Neuroanatomical studies of Efcab3-like knockout
Neuroanatomical studies were performed blind with experimenters not knowing the genotype of the mouse, on three 16-week-old matched control male mice in C57BL/6N background and three 16-week-old homozygous knockout of Efcab3. Standard operating procedures are described in more details elsewhere79. Mouse brain samples were immersion-fixed in 10% buffered formalin for 48 h, before paraffin embedding and sectioning at 5 μm thickness using a sliding microtome (Leica RM 2145). One precise sagittal section was stereostatically defined as the plane Lateral +0.72 mm of the Mouse Brain Atlas. Brain sections were double-stained using luxol fast blue for myelin and cresyl violet for neurons and scanned at cell-level resolution using the Nanozoomer whole-slide scanner (Hamamatsu Photonics). Using in-house ImageJ (see URLs) plugins, covariates, for example sample processing dates and usernames, were collected at every step of the procedure, as well as 40 brain morphological parameters of 25 area and 14 length measurements, and the number of cerebellar folia (Supplementary Table 15). This resulted in the quantification of 22 unique brain structures, including: (1) total brain area; (2) primary and secondary motor cortices; (3) pons; (4) cerebellar area, internal granular layer of the cerebellum and medial cerebellar nucleus; (5) lateral ventricle; (6) corpus callosum; (7) thalamus; (8) caudate putamen; (9) hippocampus and its associated features; (10) fimbria of the hippocampus; (11) anterior commissure; (12) stria medullaris; (13) fornix; (14) optic chiasm; (15) hypothalamus; (16) pontine nuclei; (17) substantia nigra; (18) fibers of the pons; (19) cingulate cortex; (20) dorsal subiculum; (21) inferior colliculus; and (22) superior colliculus. All samples were also systematically assessed for cellular ectopia (misplaced neurons). Neuroanatomical data (Supplementary Table 16) were analyzed using Student’s two-tailed equal variance test.
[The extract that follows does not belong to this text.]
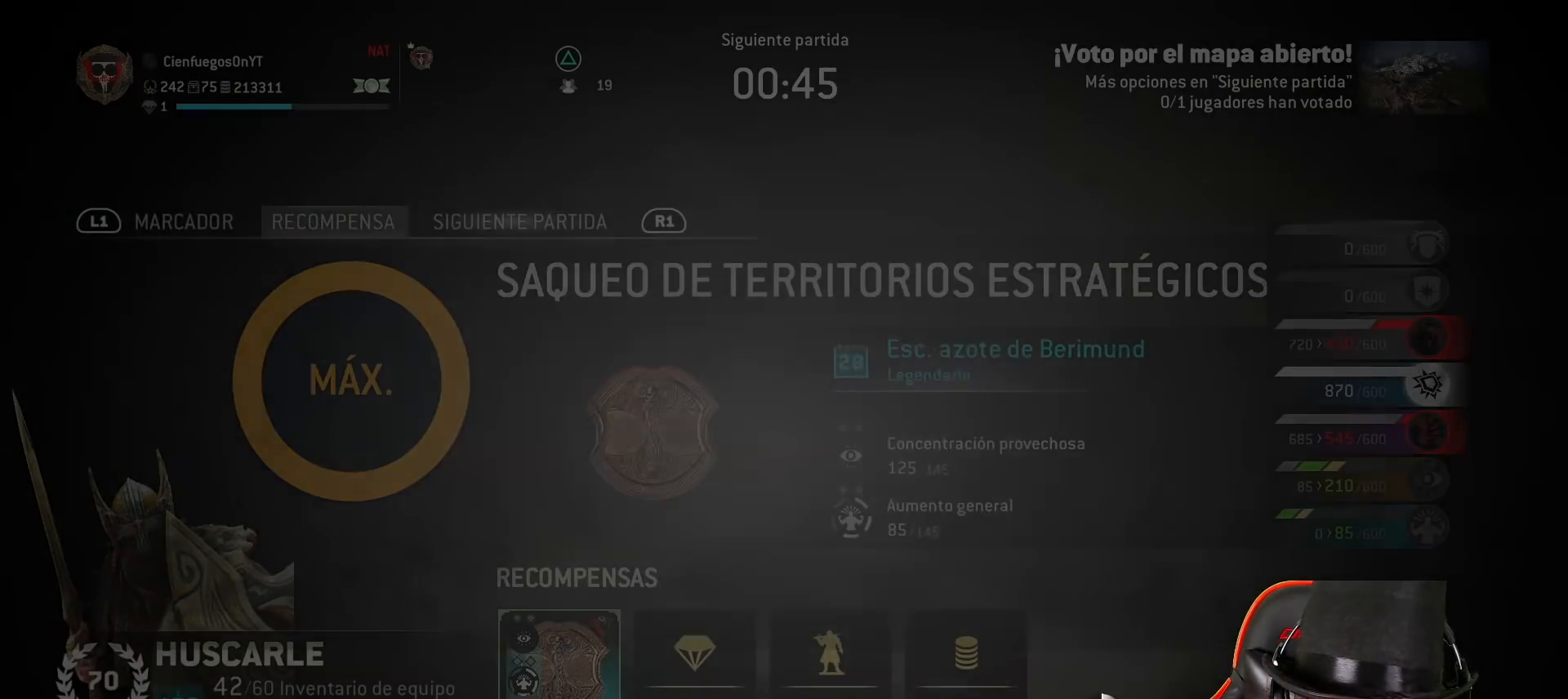
{"buttons": [], "left_stick": "center", "right_stick": "center", "events": []}
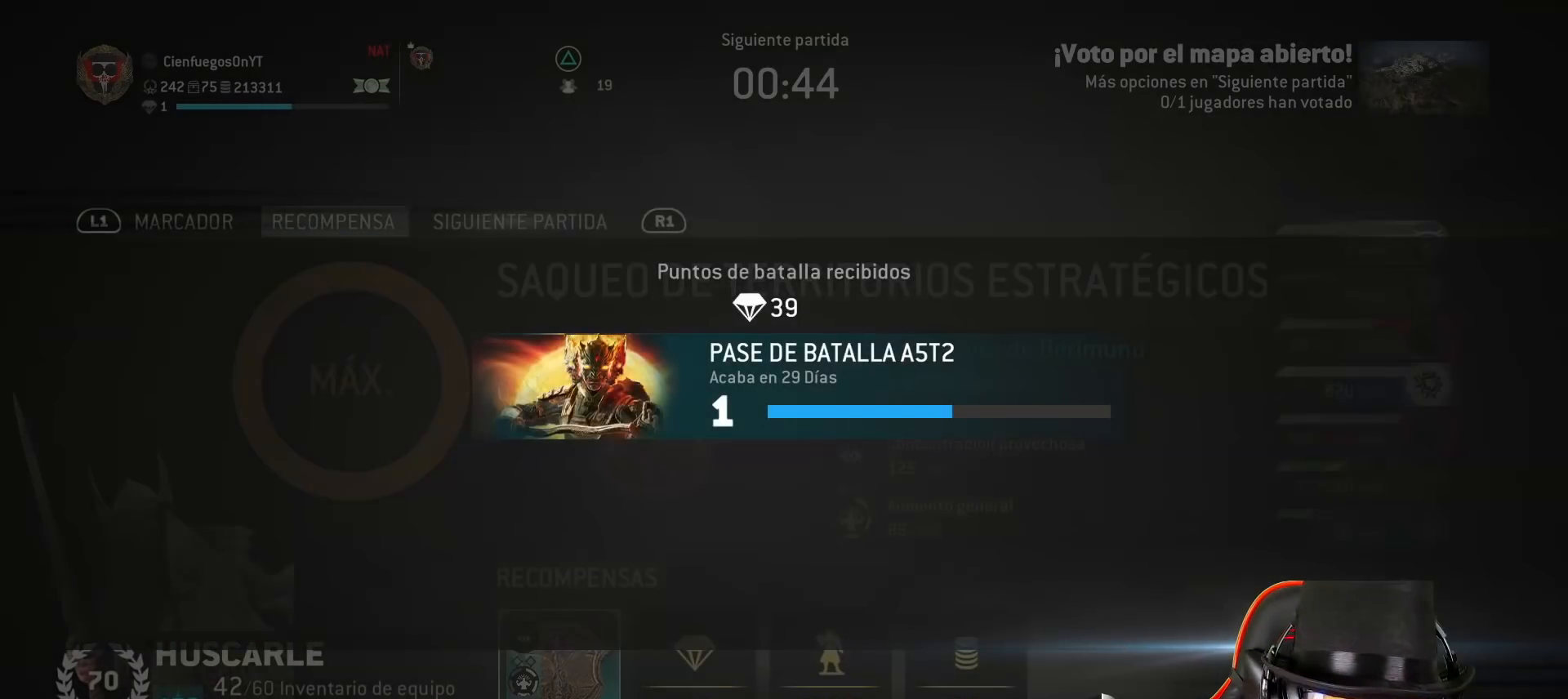
{"buttons": [], "left_stick": "center", "right_stick": "center", "events": []}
Further details of methods are given in the Supplementary Note.
Reporting Summary
Further information on research design is available in the Nature Research Reporting Summary linked to this article.
Data availability
The genome sequencing reads are available from the European Nucleotide Archive and the assemblies are part of BioProject PRJNA310854 (Supplementary Table 22). The genome assemblies and annotation are available via the Ensembl genome browser and the UCSC Genome Browser. Sequence accessions for the three immune-related loci on chromosome 11 are available from the European Nucleotide Archive (Supplementary Table 23).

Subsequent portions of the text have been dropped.